2-     India Post Payments Bank (IPPB)
The India Post Payments Bank (IPPB) has launched two branches in Raipur and Ranchi. IPPB aims to catalyze financial inclusion in India, by ensuring that everyone has equal access to financial services, no matter who they are, what they earn and where they live. IPPB will take basic banking to the un-banked and the under-banked across all cross-sections of society.


3-     Setting up of Post Office Passport SevaKendras (POPSKs)

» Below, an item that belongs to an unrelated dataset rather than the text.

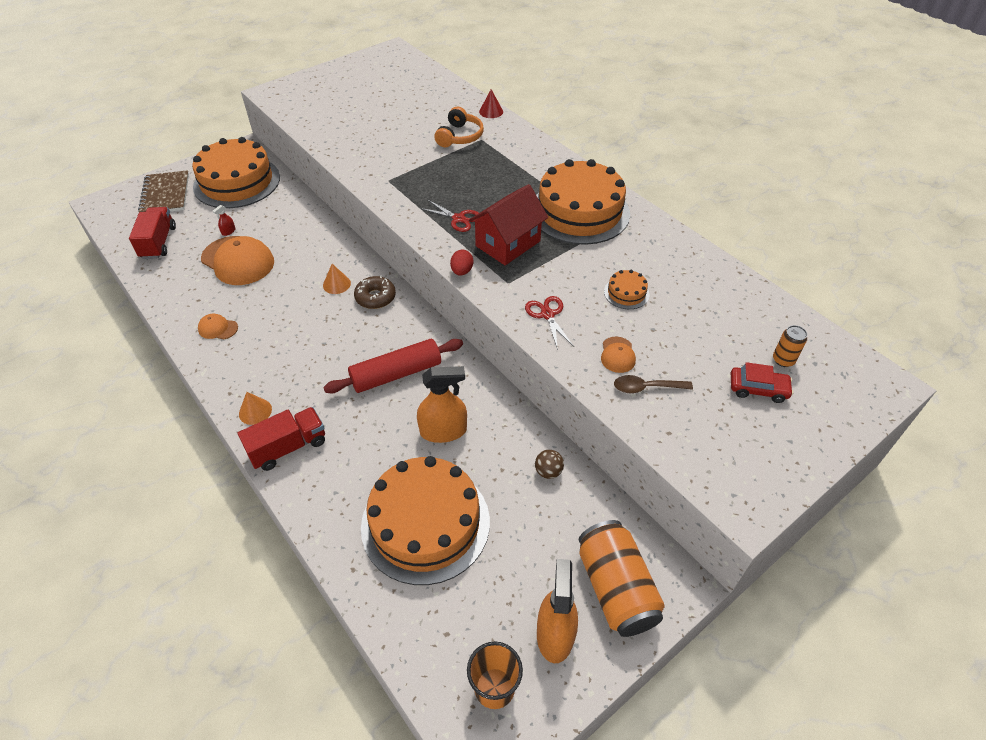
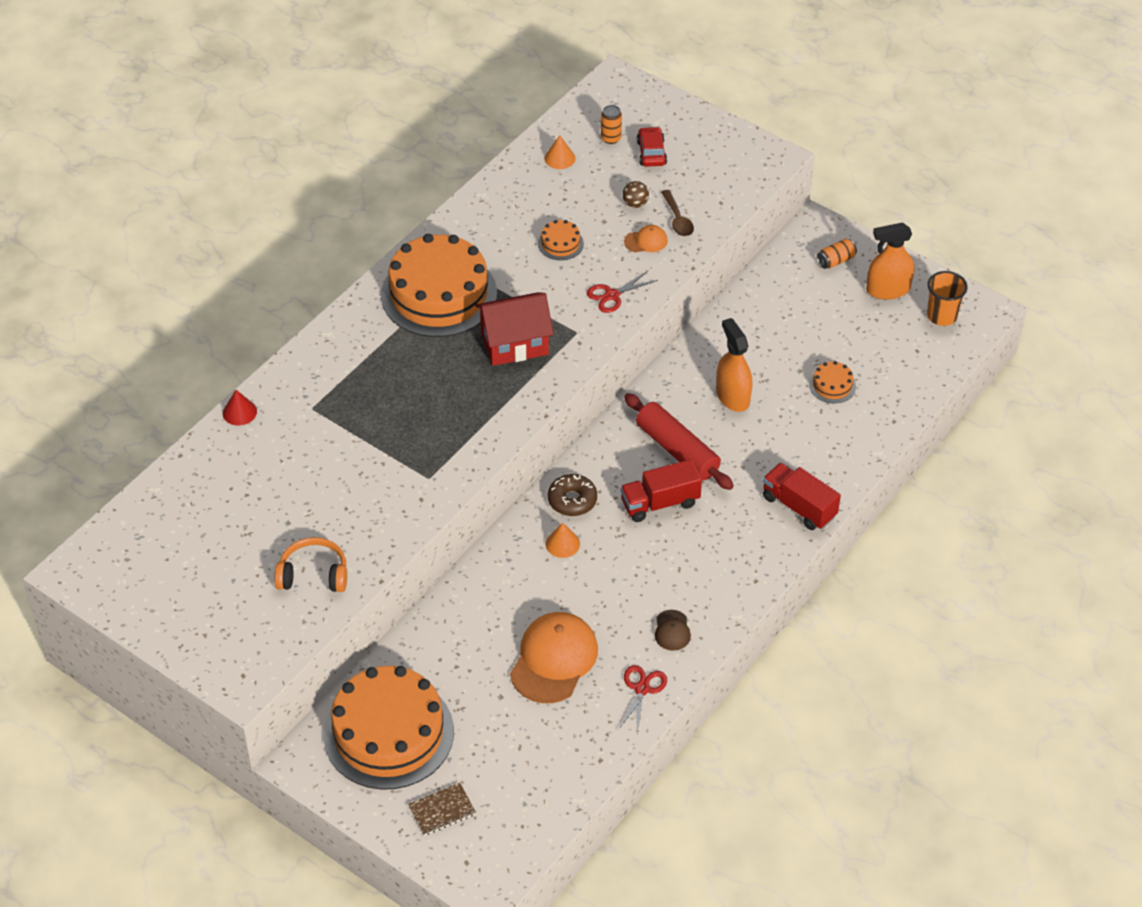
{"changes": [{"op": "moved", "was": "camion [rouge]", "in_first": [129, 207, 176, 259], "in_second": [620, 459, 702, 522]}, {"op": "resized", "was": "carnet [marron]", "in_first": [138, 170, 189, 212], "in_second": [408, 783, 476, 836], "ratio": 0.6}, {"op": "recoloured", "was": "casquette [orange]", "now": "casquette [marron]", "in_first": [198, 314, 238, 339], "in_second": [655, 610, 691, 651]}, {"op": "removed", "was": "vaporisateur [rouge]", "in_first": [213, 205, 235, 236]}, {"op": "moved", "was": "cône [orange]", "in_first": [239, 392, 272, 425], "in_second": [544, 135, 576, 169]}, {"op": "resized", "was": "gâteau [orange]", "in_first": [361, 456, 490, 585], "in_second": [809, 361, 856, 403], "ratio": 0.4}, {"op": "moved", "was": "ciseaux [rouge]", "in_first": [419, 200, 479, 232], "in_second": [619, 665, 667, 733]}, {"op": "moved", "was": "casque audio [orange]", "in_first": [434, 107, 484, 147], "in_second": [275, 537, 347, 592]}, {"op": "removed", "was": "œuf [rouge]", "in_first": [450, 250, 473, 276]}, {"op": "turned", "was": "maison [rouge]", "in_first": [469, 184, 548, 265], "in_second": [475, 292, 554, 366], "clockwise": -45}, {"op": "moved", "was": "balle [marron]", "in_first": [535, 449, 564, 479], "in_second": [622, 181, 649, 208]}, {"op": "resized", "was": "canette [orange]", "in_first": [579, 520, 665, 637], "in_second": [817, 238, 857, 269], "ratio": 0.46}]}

The Ministry of External Affairs (MEA) and the Department of Posts (DOP) have agreed to utilize the Post Offices in the various States as Post Office Passport SevaKendras (POPSKs) for delivering passport related services to the citizens. In current phase, setting up of 129 Post Office Passport SevaKendras (POPSKs) in various parts of the country has been agreed with MEA. Out of 129, POPSKs at 50 locations have been inaugurated till 19.05.2017 including Metagalli Post Office, Mysuru in Karnataka and Dohod Head Office in Gujarat which were the first to commence operations.


4-     Mobile Money Transfer Service:-

Mobile Money Transfer is a service that enables instant money transfer from one place to another using mobile, through Indian Post Offices. The consumer just needs to have a mobile phone while the actual transmission of the money is initiated by the Postal Assistant, using his/her special handset. This service is a boon for those sections of our society who regularly remit money to their homes at faraway places and who have no access to any other financial instrument like bank account, etc. except mobile phones.